* [ЧТО НУЖНО СДЕЛАТЬ]
- a) Перескажите отрывок о генерале Краснове в двух предложениях.
- b) Продолжите отрывок о генерале Краснове, начав сразу после его последнего предложения.

* [ОТРЫВОК]
....

"КРЕСТ И ЗВЕЗДА ГЕНЕРАЛА КРАСНОВА ИЛИ ПЕРОМ И ШАШКОЙ" - читать интересную книгу автора (Акунов Вольфганг)

Черные дни «великой бескровной»

В инсценированной масонским Временным правительством февральских «демократов» пародии на Русскую Императорскую Армию под названием «Армия и Флот Свободной России» генерал Краснов принять участия не пожелал. Хотя наверняка не знал о том, что британский посол в Париже Ф. Берти, получив известие о «буржуазно-демократическом» февральском перевороте 1917 года в России, писал:

«Нет больше России. Она распалась, и исчез идол в лице императора и религии, который связывал разные нации православной веры. Если только нам удастся добиться независимости буферных государств, граничащих с Германией на Востоке, то есть Финляндии, Прибалтики, Польши, Украины и т. д., сколько бы их удалось сфабриковать, то по мне остальное может убираться к черту и вариться в собственном соку…»

(Цитируется по сборнику «Национальная политика России и современность» под редакцией В.А. Михайлова, М., 1997, с. 255).

Свои переживания в период событий 1917 года, гибели Армии и Державы, Петр Николаевич описал в воспоминаниях «На внутреннем фронте», изданных в I томе «Архива Русской Революции» под редакцией Гессена (Берлин, 1922; Москва, «Терра», 1991, с. 97–190).

....

* [ФРАГМЕНТЫ ДАННЫХ]
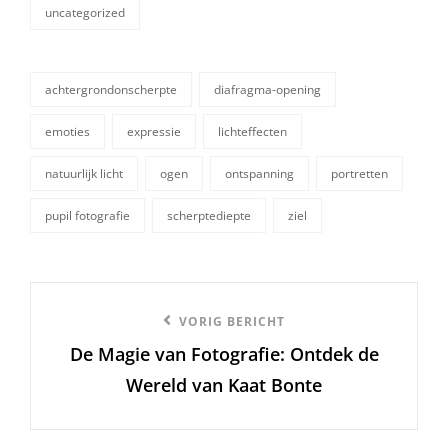
uncategorized
categorieën
achtergrondonscherpte
diafragma-opening
emoties
expressie
lichteffecten
tags,
natuurlijk licht
ogen
ontspanning
portretten
pupil fotografie
scherptediepte
ziel
Berichtnavigatie
Vorige
VORIG BERICHT
De Magie van Fotografie: Ontdek de
bericht
Wereld van Kaat Bonte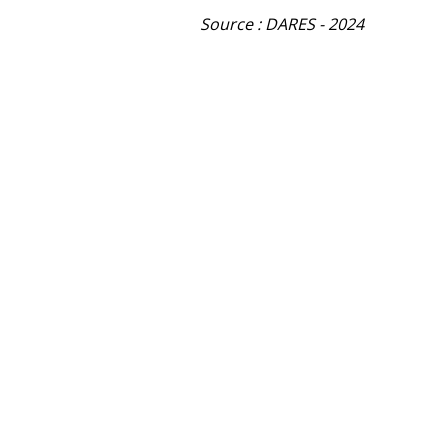
Source : DARES - 2024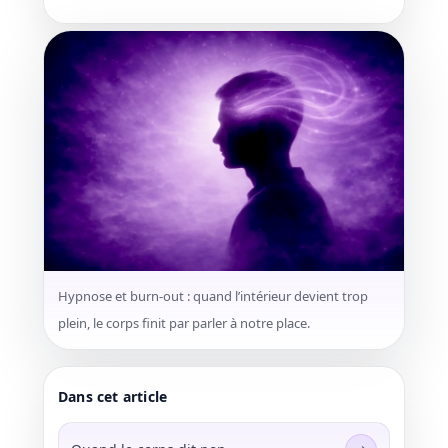
Hypnose et burn-out : quand l’intérieur devient trop
plein, le corps finit par parler à notre place.
Dans cet article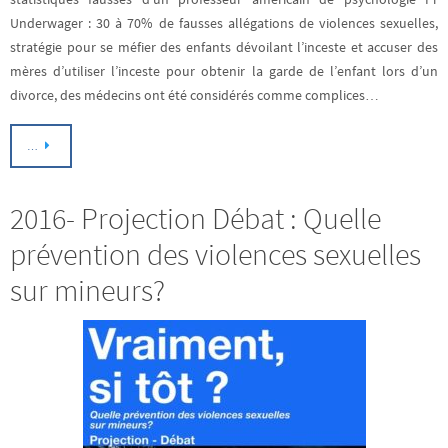
Underwager : 30 à 70% de fausses allégations de violences sexuelles,
stratégie pour se méfier des enfants dévoilant l’inceste et accuser des
mères d’utiliser l’inceste pour obtenir la garde de l’enfant lors d’un
divorce, des médecins ont été considérés comme complices…
…
2016- Projection Débat : Quelle
prévention des violences sexuelles
sur mineurs?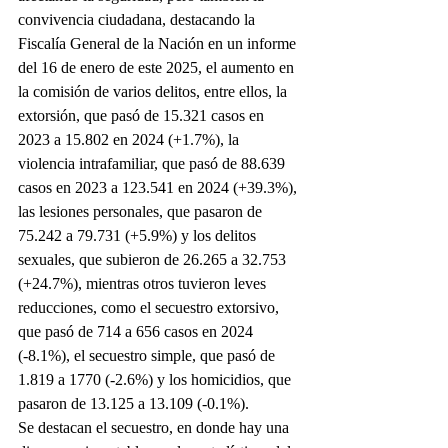
convivencia ciudadana, destacando la 
Fiscalía General de la Nación en un informe 
del 16 de enero de este 2025, el aumento en 
la comisión de varios delitos, entre ellos, la 
extorsión, que pasó de 15.321 casos en 
2023 a 15.802 en 2024 (+1.7%), la 
violencia intrafamiliar, que pasó de 88.639 
casos en 2023 a 123.541 en 2024 (+39.3%), 
las lesiones personales, que pasaron de 
75.242 a 79.731 (+5.9%) y los delitos 
sexuales, que subieron de 26.265 a 32.753 
(+24.7%), mientras otros tuvieron leves 
reducciones, como el secuestro extorsivo, 
que pasó de 714 a 656 casos en 2024 
(-8.1%), el secuestro simple, que pasó de 
1.819 a 1770 (-2.6%) y los homicidios, que 
pasaron de 13.125 a 13.109 (-0.1%).
Se destacan el secuestro, en donde hay una 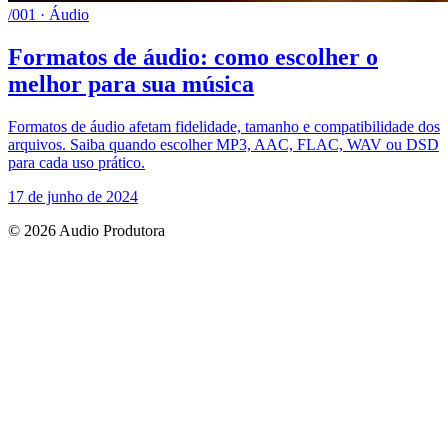
/001 · Áudio
Formatos de áudio: como escolher o
melhor para sua música
Formatos de áudio afetam fidelidade, tamanho e compatibilidade dos
arquivos. Saiba quando escolher MP3, AAC, FLAC, WAV ou DSD
para cada uso prático.
17 de junho de 2024
© 2026 Audio Produtora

....

* [РЕЗУЛЬТАТЫ ПО ЗАДАНИЯМ]
- a) Генерал Краснов не пожелал участвовать в «Армии и Флоте Свободной России» Временного правительства, хотя наверняка не знал, что британский посол в Париже Ф. Берти, узнав о февральском перевороте 1917 года, написал «Нет больше России» и выразил желание добиться независимости буферных государств у восточной границы Германии. Свои переживания в период событий 1917 года Петр Николаевич описал в воспоминаниях «На внутреннем фронте», изданных в I томе «Архива Русской Революции» под редакцией Гессена.

- b)
Расскажем же об этих черных днях, опираясь на мемуары самого генерала.

Февральский переворот 1917 года 2-я Сводная казачья дивизия встретила на фронте, на боевых позициях, в непосредственной близости к неприятелю. До августа 1917 года, когда ее, наконец, сменили и отвели в тыл для отдыха, дивизия держалась — почти как при «старом режиме». Сам начальник дивизии и все его офицеры верили (точней — хотели верить), что февральская «Великая бескровная революция» (при всем их отвращении к ней!), наконец, завершилась, что Временное Правительство, в полном соответствии со своим названием, пойдет быстрыми шагами к Учредительному Собранию, а Учредительное Собрание — к конституционной монархии, во главе с Великим Князем Михаилом Александровичем, в пользу которого отрекся от прародительского Престола Государь Император Николай II. На Совет солдатских и рабочих депутатов смотрели как на что-то вроде нижней палаты будущего всероссийского парламента.

Но такое относительно благополучное положение сохранялось только до апреля 1917 года. Сразу же после отвода в тыл Красновская боевая дивизия стала немедленно разлагаться под влиянием красных агитаторов, постепенно превращаясь, подобно всей российской армии, в вооруженную банду.

Сознавая очевидную бессмысленность пребывания в рядах такой, с позволения сказать, армии, Петр Николаевич подал в отставку. Но командующий Особой Армией, генерал Балуев, его отставку не принял, ссылаясь на приказ А.Ф. Керенского — никаких отставок старших офицеров не принимать — и предложил ему возглавить 1-ю Кубанскую дивизию.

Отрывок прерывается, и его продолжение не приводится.